Lung transplantation has evolved as a treatment of last resort for a number
of serious end-stage lung diseases including interstitial fibrosis, pulmonary
hypertension and COPD. We have a number of patients in the practice who have
had lung transplants with varied success. The post-transplant period has many
potential complications requiring aggressive treatment, usually at the lung center
where the transplant was performed.
Most of us understand that immunologic compatibility is needed when
considering the donor and recipient of a transplanted organ.
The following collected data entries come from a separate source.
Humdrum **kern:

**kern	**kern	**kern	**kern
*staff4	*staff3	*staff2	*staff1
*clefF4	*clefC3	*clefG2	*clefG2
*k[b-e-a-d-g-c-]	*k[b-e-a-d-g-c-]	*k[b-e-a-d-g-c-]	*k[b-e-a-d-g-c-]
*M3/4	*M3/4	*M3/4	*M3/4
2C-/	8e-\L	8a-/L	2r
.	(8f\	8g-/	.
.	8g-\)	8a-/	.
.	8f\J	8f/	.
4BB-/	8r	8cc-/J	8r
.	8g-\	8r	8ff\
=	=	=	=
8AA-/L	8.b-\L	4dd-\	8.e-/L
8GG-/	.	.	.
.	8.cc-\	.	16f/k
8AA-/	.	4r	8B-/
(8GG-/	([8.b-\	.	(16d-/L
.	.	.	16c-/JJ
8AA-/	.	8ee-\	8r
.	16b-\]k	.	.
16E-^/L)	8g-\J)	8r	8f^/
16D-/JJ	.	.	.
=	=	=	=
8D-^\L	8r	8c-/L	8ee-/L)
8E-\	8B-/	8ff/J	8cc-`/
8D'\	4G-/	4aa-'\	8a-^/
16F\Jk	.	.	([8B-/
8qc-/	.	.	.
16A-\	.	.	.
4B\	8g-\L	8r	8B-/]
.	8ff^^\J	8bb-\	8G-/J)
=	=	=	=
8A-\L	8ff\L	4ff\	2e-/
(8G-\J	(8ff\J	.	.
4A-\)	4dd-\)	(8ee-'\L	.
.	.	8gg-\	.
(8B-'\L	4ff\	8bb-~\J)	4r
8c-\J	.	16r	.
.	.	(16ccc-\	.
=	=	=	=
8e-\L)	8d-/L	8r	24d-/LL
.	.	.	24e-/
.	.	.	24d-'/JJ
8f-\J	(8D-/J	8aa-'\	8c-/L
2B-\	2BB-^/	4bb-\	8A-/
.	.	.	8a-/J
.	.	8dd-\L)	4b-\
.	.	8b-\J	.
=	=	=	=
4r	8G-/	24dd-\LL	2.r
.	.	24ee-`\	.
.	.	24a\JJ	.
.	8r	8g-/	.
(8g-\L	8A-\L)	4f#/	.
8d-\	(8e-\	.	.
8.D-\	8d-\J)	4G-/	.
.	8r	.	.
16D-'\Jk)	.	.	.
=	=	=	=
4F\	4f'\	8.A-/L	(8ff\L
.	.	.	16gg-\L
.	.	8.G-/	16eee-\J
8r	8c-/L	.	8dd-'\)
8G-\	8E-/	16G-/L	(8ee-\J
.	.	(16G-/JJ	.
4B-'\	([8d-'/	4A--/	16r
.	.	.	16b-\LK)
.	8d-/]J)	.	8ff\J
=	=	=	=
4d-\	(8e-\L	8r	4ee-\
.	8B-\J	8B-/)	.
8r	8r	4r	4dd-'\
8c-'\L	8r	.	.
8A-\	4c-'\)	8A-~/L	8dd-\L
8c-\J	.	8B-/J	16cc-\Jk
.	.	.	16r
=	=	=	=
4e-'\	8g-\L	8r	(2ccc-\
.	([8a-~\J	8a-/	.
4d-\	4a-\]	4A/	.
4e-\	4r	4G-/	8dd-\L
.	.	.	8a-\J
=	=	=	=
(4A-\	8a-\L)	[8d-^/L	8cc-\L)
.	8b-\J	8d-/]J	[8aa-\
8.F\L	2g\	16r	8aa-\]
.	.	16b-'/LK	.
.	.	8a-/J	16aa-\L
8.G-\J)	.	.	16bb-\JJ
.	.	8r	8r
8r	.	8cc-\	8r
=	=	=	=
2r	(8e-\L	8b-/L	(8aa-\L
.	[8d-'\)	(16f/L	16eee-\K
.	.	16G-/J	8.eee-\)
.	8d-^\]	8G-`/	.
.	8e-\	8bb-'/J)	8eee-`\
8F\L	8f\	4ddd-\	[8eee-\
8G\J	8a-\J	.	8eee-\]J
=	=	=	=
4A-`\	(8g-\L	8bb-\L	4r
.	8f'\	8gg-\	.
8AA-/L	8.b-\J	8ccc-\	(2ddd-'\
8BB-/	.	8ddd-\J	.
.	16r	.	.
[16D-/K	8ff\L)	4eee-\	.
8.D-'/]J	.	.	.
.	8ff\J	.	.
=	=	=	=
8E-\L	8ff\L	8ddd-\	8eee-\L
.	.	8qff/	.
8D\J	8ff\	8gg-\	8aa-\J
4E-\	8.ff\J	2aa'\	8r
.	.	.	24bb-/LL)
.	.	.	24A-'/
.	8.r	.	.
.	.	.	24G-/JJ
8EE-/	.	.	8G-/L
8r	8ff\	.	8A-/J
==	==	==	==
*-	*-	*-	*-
However, a recent
study also indicates that the matching of donors to recipients should include a
consideration of race, when possible. While race mismatch has been shown to
affect outcomes in kidney, heart and liver transplants, the information about
lungs is relatively new.
The information about race and its effect on lung transplantation success,
in part, comes from a study of 19,504 lung transplant recipients. Specifically, it
was found that whites had significantly worse outcomes when receiving lungs
from African American donors. In the overall analysis of this population, African
American and Hispanic recipients had no apparent survival differences when
receiving race mismatched organs. Therefore, the analysis showed that white
recipient/African American donor was the only race mismatch to significantly
affect survival.
The road to and from lung transplantation can be a difficult one. All
transplant centers have informational meetings with potential candidates to not
only screen the patient for appropriateness, but also to explain the many issues
surrounding the post-transplant period.